Hänel reicht Beschwerde beim BVerfG ein
Gießen. Die Gießener Ärztin Kristina Hänel hat gegen ihre rechtskräftige Verurteilung wegen Verstoßes gegen das Werbeverbot für Abtreibungen (§ 219a StGB) Verfassungsbeschwerde eingereicht. Das teilte Hänel am 19. Februar auf Twitter mit. Mitte Januar hatte das Oberlandesgericht Frankfurt (OLG) verkündet, die Revision verworfen zu haben, die Hänel gegen ein Urteil des Landgerichts Gießen angestrengt hatte. Das hatte die 64-Jährige im Dezember 2019 wegen Verstoßes gegen den § 219a StGB zu einer Geldstrafe von 2500 Euro verurteilt. Wie das OLG in seinen Beschluss (Az.: 1 Ss 96/20) klarstellt, habe Hänel auf ihrer Homepage „über eine eigene Schaltfläche offeriert, in ihrer Praxis Schwangerschaftsabbrüche durchzuführen und die hierfür verwendeten Methoden sowie den konkreten Ablauf erläutert.“ Dies erfülle „objektiv die Voraussetzungen des Anbietens von Diensten zur Vornahme von Schwangerschaftsabbrüchen“.
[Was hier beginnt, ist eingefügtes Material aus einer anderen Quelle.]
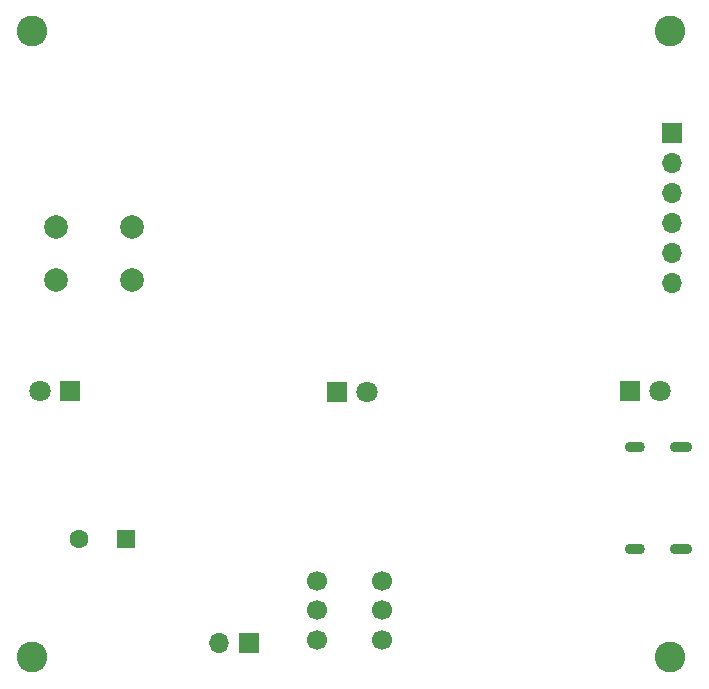
<source format=gbs>
%TF.GenerationSoftware,KiCad,Pcbnew,7.0.7*%
%TF.CreationDate,2023-11-27T18:29:32+03:00*%
%TF.ProjectId,Bagryanets,42616772-7961-46e6-9574-732e6b696361,rev?*%
%TF.SameCoordinates,PX68e7780PY7bfa480*%
%TF.FileFunction,Soldermask,Bot*%
%TF.FilePolarity,Negative*%
%FSLAX46Y46*%
G04 Gerber Fmt 4.6, Leading zero omitted, Abs format (unit mm)*
G04 Created by KiCad (PCBNEW 7.0.7) date 2023-11-27 18:29:32*
%MOMM*%
%LPD*%
G01*
G04 APERTURE LIST*
%ADD10C,2.600000*%
%ADD11R,1.600000X1.600000*%
%ADD12C,1.600000*%
%ADD13C,2.000000*%
%ADD14C,1.700000*%
%ADD15O,1.900000X0.900000*%
%ADD16O,1.700000X0.900000*%
%ADD17R,1.800000X1.800000*%
%ADD18C,1.800000*%
%ADD19R,1.700000X1.700000*%
%ADD20O,1.700000X1.700000*%
G04 APERTURE END LIST*
D10*
%TO.C,H3*%
X1000000Y3000000D03*
%TD*%
D11*
%TO.C,HA1*%
X8945000Y13035000D03*
D12*
X4945000Y13035000D03*
%TD*%
D10*
%TO.C,H2*%
X55000000Y56000000D03*
%TD*%
D13*
%TO.C,SB2*%
X9475000Y34925000D03*
X2975000Y34925000D03*
X9475000Y39425000D03*
X2975000Y39425000D03*
%TD*%
D14*
%TO.C,SB1*%
X30620000Y9460000D03*
X30620000Y6960000D03*
X30620000Y4460000D03*
X25120000Y9460000D03*
X25120000Y6960000D03*
X25120000Y4460000D03*
%TD*%
D15*
%TO.C,XS1*%
X55965000Y12125000D03*
D16*
X52025000Y12125000D03*
X52025000Y20775000D03*
D15*
X55965000Y20775000D03*
%TD*%
D17*
%TO.C,VD5*%
X4225000Y25525000D03*
D18*
X1685000Y25525000D03*
%TD*%
D10*
%TO.C,H1*%
X1000000Y56000000D03*
%TD*%
%TO.C,H4*%
X55000000Y3000000D03*
%TD*%
D17*
%TO.C,VD6*%
X26775000Y25475000D03*
D18*
X29315000Y25475000D03*
%TD*%
D17*
%TO.C,VD4*%
X51625000Y25525000D03*
D18*
X54165000Y25525000D03*
%TD*%
D19*
%TO.C,XP2*%
X19345000Y4185000D03*
D20*
X16805000Y4185000D03*
%TD*%
D19*
%TO.C,XP1*%
X55151000Y47345000D03*
D20*
X55151000Y44805000D03*
X55151000Y42265000D03*
X55151000Y39725000D03*
X55151000Y37185000D03*
X55151000Y34645000D03*
%TD*%
M02*

</source>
Wie Hänel ferner wissen ließ, sei ihre Beschwerde von dem Berliner Rechtsanwalt und Strafverteidiger Ali B. Norouzi und dem Hamburger Strafrechtsprofessor Reinhard Merkel verfasst worden. Norouzi wurde als Sohn persischer Eltern 1976 in Darmstadt geboren. Er studierte Jura in Saarbrücken, Québec und Tübingen und hat sich auf die Verteidigung von Mandanten vor dem Bundesverfassungsgericht, dem Bundesgerichtshof und den Oberlandesgerichten spezialisiert. Vier Mal wurde er vom Magazin „Focus“ in der Liste „Deutschlands Top-Anwälte“ geführt.
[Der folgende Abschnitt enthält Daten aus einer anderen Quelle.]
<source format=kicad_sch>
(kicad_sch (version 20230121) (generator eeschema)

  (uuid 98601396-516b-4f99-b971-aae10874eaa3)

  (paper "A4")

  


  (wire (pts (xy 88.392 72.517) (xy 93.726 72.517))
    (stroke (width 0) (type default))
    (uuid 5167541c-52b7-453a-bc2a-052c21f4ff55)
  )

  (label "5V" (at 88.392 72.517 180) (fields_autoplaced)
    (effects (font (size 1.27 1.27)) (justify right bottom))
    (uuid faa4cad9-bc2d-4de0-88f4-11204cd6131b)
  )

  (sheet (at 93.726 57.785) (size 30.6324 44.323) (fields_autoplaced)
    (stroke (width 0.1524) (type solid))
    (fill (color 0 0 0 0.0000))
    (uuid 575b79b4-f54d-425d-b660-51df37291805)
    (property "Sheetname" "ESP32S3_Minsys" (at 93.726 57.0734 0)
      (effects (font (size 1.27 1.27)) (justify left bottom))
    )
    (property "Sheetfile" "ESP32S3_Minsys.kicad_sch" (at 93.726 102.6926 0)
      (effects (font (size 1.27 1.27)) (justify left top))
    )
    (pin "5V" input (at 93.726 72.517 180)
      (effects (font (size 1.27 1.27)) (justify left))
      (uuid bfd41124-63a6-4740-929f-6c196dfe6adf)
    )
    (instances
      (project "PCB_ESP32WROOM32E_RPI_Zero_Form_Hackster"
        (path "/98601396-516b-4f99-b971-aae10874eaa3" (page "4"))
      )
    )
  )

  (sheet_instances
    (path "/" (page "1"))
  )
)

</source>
Merkel, geboren 1950 in Hof, studierte Jura in Bochum, Heidelberg und München. Der frühere Redakteur der Wochenzeitung „Die Zeit“ lehrte Strafrecht in Bielefeld und Rostock, bevor er 1999 einen Ruf der Universität Hamburg annahm, wo er außer Strafrecht auch Rechtsphilosophie lehrte und bis seiner Emeritierung 2015 Geschäftsführender Direktor des Instituts für Rechtsphilosophie war. Von 2012 bis 2020 gehörte er dem Deutschem Ethikrat an, der Bundesregierung und Parlament in bioethischen Fragen berät.
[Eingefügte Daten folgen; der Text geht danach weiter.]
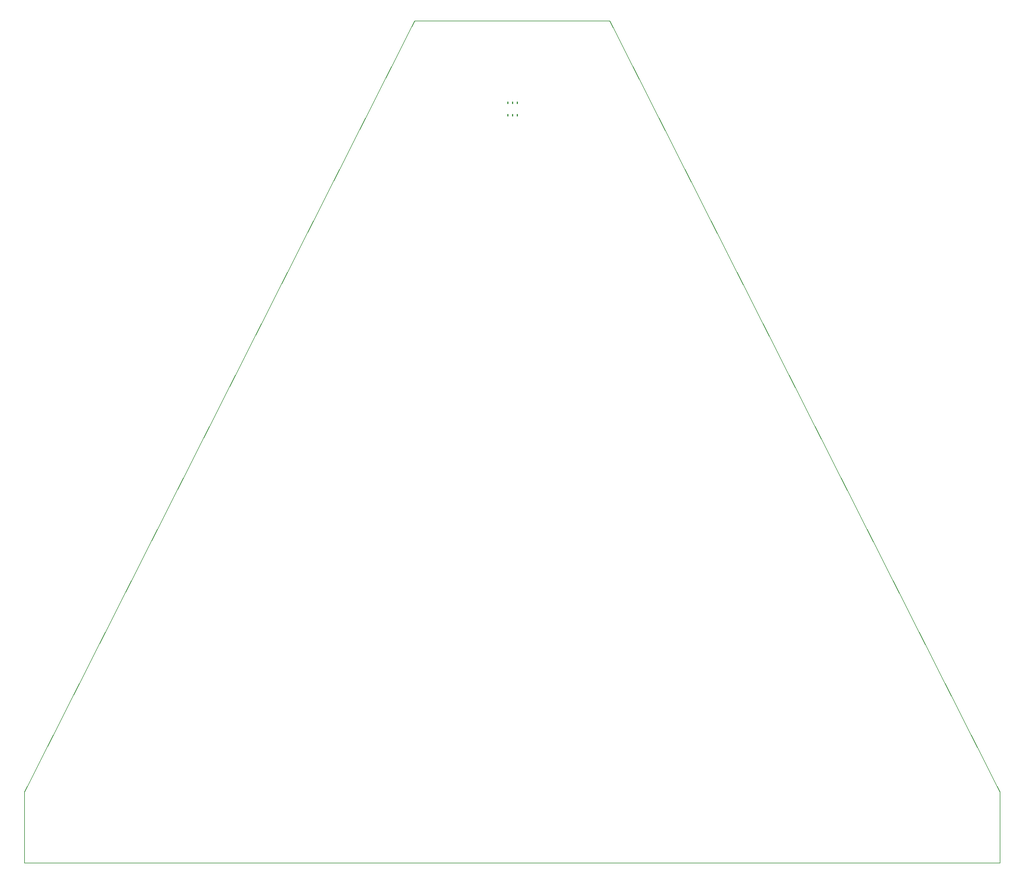
<source format=gtp>
G75*
%MOIN*%
%OFA0B0*%
%FSLAX25Y25*%
%IPPOS*%
%LPD*%
%AMOC8*
5,1,8,0,0,1.08239X$1,22.5*
%
%ADD10C,0.00000*%
%ADD11R,0.00800X0.01600*%
D10*
X0012516Y0011833D02*
X0012516Y0051833D01*
X0232516Y0486833D01*
X0342516Y0486833D01*
X0562516Y0051833D01*
X0562437Y0011833D01*
X0012516Y0011833D01*
D11*
X0285199Y0433633D03*
X0287758Y0433633D03*
X0290317Y0433633D03*
X0290317Y0440523D03*
X0287758Y0440523D03*
X0285199Y0440523D03*
M02*

</source>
Merkel ist Mitglied des Beirats der „Giordano-Bruno-Stiftung“ (gbs) sowie des Beirats des von der gbs gegründeten „Instituts für Weltanschungsrechts“ (ifw). Beide unterstützen Hänel. So hat das ifw vergangenes Jahr bei der Lehrstuhlinhaberin für Öffentliches Recht an der Universität Hannover, Frauke Brosius-Gersdorf, ein Gutachten in Auftrag gegeben, das zu dem Ergebnis kommt, der § 219a StGB verstoße sowohl gegen die Grundrechte der Berufs- und Meinungsfreiheit von Ärzten, die wie Hänel Abtreibungen vornähmen, als auch gegen die Grundrechte schwangerer Frauen und nicht-medizinischer Dritter. Die gbs wiederum hat eine Webseite ins Leben gerufen (www.abtreibung-info.de), die seit kurzem jene „Informationen zum Schwangerschaftsabbruch“ bereitstellt, die Hänel bei Strafe verboten sind. Erlaubt ist das, weil die gbs selbst keine Abtreibungen anbietet. Auf dem Portal werden – wie schon auf Hänels Webseite – vorgeburtliche Kindstötungen als „Absaugen von Schwangerschaftsgewebe“ bezeichnet.